Here are some of the typical techniques we use in learning how to change our thoughts in panic disorder.
- Thought diaries – Thought diaries are the first step in learning how to catch our unhelpful thoughts in Panic Disorder. One of the features of our day to day thinking is that our thoughts about our experiences are very automatic. This means that we don’t always notice that the thoughts has actually been there and told us what to think about our experience before it has disappeared. This is why people think that someone might think that being in a supermarket gives me a panic attack. In reality it is the person’s thoughts about being in a supermarket that gives them a panic attack. Catching thoughts using a thought diary is a simple way to begin noticing what the thoughts are, where we have them, and how they relate to our difficult emotions.
- Thought challenging – Once we have learned to catch our negative thoughts and began to understand how they can lead to difficult feelings for us, we can then begin testing out whether they are a realistic thought in relation to our experiences. So, if I think my increased breathing rate means I’m going to faint, and as yet, I’ve never actually fainted, then there is a high probability that my automatic thoughts are unrealistic. We can begin to challenge our thoughts by checking out the actual evidence for and against them. Or, we could look at the costs and benefits of believing the thoughts – do we need to think of an alternative, more helpful belief to explain our symptoms. Take a look at my articles of challenging negative thoughts for more information on this phase of treatment.

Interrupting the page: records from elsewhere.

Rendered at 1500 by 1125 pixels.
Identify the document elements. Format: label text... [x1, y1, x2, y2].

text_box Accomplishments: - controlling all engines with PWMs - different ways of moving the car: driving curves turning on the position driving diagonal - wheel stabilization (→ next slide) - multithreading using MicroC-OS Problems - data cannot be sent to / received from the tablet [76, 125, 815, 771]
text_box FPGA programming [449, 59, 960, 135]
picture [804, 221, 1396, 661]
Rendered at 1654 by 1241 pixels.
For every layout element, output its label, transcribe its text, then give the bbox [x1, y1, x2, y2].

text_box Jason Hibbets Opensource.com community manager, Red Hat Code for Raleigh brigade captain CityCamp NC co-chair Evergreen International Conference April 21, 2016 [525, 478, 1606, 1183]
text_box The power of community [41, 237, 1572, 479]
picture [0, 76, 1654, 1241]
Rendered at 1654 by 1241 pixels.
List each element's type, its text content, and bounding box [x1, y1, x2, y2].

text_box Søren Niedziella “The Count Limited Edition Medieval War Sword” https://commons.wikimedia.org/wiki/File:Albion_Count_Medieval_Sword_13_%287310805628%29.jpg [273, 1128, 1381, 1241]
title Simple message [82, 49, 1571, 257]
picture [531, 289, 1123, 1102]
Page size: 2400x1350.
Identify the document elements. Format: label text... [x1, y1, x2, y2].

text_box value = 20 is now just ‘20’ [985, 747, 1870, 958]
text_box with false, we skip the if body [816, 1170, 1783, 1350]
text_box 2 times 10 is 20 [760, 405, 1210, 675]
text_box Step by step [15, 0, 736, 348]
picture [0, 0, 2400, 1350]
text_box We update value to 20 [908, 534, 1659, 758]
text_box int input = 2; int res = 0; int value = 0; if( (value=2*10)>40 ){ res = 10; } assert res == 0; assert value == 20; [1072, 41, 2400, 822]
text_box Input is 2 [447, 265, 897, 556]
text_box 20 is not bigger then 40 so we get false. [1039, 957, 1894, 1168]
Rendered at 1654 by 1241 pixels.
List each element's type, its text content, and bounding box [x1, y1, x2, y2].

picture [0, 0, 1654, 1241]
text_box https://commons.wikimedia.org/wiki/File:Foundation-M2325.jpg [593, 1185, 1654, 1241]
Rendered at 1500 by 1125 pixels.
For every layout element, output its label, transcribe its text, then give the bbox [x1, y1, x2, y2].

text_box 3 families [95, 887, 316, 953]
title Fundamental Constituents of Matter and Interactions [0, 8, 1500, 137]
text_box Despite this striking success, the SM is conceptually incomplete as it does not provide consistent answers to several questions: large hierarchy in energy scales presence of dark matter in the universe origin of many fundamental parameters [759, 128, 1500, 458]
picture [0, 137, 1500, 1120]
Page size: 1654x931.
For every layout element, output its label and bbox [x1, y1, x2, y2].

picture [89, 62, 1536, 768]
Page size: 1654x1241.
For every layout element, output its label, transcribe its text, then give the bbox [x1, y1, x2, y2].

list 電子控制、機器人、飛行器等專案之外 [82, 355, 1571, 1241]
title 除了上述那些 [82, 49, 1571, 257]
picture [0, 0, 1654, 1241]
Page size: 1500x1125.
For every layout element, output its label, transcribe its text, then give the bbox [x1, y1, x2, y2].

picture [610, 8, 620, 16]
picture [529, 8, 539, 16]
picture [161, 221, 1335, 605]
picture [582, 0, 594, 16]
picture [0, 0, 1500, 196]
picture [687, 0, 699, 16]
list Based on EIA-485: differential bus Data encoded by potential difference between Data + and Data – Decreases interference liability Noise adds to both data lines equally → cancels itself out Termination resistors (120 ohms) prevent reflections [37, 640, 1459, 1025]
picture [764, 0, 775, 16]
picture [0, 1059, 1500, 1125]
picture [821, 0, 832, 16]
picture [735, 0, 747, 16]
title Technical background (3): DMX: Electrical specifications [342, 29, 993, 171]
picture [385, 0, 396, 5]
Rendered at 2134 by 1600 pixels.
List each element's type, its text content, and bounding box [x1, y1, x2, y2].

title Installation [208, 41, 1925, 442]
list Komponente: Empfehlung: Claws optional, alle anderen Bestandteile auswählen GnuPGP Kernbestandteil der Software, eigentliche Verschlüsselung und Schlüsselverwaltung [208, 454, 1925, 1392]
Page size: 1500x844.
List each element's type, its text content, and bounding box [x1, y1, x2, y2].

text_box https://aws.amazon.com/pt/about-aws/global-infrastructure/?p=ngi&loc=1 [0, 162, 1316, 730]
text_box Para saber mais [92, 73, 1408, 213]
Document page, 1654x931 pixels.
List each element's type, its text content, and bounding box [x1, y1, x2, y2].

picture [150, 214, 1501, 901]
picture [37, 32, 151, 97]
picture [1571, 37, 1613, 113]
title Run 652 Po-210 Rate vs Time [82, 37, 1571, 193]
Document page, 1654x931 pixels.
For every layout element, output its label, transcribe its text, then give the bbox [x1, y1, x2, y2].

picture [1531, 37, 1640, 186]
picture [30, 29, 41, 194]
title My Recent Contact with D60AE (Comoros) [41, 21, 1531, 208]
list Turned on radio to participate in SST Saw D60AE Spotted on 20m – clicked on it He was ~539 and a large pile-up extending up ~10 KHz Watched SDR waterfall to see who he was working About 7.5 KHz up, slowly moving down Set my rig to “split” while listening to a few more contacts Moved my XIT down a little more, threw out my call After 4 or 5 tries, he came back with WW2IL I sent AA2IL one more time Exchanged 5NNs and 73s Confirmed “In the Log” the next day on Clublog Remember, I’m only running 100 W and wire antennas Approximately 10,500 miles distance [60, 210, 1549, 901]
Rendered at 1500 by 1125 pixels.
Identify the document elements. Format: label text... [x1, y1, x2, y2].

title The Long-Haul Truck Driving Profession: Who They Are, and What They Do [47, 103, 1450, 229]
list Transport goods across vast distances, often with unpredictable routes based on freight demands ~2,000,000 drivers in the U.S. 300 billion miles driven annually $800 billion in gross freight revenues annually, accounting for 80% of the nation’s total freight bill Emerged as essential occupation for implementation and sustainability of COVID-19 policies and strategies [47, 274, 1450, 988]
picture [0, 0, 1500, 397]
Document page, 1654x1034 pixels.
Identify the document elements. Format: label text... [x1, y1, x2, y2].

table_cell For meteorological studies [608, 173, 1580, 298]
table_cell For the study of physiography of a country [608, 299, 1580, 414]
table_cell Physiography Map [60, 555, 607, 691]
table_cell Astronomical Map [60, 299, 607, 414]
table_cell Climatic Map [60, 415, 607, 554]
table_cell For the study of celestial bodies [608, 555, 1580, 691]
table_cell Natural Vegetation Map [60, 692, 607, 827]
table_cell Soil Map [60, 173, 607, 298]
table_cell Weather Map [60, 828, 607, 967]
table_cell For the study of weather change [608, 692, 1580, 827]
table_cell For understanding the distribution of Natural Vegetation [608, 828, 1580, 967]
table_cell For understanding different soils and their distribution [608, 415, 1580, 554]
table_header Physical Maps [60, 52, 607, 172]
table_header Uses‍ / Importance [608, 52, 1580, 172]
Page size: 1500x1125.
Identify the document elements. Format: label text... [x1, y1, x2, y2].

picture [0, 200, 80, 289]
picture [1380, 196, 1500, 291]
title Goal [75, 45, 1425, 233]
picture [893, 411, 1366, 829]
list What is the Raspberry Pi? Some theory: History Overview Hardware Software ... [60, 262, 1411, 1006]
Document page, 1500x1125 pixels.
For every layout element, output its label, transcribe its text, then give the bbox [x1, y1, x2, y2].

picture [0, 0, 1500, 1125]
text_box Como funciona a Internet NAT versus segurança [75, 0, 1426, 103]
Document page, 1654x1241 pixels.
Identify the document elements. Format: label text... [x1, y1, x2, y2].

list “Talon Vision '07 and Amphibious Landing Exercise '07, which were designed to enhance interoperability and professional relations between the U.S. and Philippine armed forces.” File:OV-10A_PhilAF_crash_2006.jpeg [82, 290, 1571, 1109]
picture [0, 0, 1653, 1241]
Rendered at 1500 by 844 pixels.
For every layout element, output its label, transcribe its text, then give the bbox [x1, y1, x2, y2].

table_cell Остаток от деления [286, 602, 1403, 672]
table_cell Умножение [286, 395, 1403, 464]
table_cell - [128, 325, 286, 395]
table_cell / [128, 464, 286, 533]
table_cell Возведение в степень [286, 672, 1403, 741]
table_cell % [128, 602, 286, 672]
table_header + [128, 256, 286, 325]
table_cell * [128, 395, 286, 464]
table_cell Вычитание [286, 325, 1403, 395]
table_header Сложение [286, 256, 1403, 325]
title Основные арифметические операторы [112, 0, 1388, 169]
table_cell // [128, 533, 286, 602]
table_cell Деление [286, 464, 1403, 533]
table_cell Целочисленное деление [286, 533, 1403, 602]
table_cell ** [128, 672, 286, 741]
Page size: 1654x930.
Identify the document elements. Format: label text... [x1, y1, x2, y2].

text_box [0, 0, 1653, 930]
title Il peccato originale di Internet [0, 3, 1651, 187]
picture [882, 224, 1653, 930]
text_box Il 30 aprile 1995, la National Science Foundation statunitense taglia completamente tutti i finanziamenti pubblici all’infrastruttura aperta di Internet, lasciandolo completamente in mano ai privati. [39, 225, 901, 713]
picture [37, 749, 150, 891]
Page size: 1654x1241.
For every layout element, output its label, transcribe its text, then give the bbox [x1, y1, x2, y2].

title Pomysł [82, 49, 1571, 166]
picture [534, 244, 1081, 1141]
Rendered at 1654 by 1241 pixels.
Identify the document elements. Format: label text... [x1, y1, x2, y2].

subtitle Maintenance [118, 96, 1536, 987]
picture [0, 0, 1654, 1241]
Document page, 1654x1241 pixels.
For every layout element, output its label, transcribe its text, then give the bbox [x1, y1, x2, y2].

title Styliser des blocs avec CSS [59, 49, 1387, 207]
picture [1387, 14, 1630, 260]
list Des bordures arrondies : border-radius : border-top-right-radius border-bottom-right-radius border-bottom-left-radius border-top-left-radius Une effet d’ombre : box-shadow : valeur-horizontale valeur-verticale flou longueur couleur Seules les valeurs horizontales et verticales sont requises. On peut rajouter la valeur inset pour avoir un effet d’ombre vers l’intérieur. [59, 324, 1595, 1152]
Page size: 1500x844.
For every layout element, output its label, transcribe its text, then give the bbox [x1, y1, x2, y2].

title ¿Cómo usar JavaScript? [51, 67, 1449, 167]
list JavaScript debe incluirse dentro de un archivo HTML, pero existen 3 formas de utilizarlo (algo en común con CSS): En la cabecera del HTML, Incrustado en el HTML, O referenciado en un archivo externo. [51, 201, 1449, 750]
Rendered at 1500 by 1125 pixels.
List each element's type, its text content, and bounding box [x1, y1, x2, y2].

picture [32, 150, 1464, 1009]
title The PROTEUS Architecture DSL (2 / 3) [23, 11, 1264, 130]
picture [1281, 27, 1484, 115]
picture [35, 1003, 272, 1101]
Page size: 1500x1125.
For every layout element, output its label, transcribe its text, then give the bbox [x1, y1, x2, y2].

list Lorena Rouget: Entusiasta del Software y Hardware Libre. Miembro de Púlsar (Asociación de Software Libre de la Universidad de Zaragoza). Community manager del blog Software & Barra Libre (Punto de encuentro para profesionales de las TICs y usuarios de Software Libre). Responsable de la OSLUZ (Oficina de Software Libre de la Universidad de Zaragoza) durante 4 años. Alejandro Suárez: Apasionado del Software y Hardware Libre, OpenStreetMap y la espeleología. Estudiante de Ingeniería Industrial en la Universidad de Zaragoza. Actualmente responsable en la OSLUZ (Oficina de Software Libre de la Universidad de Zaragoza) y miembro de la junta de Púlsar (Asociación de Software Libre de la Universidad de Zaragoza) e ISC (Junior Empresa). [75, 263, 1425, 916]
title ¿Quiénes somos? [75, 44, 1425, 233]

- Thought labelling – Another feature of our thinking is the tendency for us to sometimes adopt unhelpful thinking styles, in the form of biases, distortions and other logical errors. We all are prone to this at times. Thinking errors include things like catastrophisation, mind reading and fortune telling (you can read more about unhelpful thinking styles here) all contribute to emotional distress which may not be relevant to the situation we are in. Thought labelling is the act of understanding the thoughts and relating them to the unhelpful thinking styles. When we understand that we are using thought distortions and that they rarely give us an accurate view of the situation then we can make a decision to not respond to them.
Once we have established that out thoughts in panic disorder are not necessarily giving us an accurate picture of our anxiety symptoms, and are in fact making them worse, we want to put this learning into action. This is where Behavioural Experiments come in.
A behavioural experiment is where we take our belief (which we have probably already modified a little through cognitive restructuring) and test out what happens when we change our behaviour in relation to it. So, if I have the belief that “I need to sit down when I panic or I might faint”, then we would test out what happens when we stay standing up when we have a panic attack.
Therapy for Panic Liverpool: Behavioural experiments are all about learning through experience. It’s one thing to “know” that we won’t faint, but to really believe it we need to experience it. Often this can be anxiety provoking to begin with and that’s to be expected, but using the techniques of CBT, we can get you to a point where you feel safe and ready enough to experiment with all of the unhelpful beliefs and behaviours which keep your panic attacks going.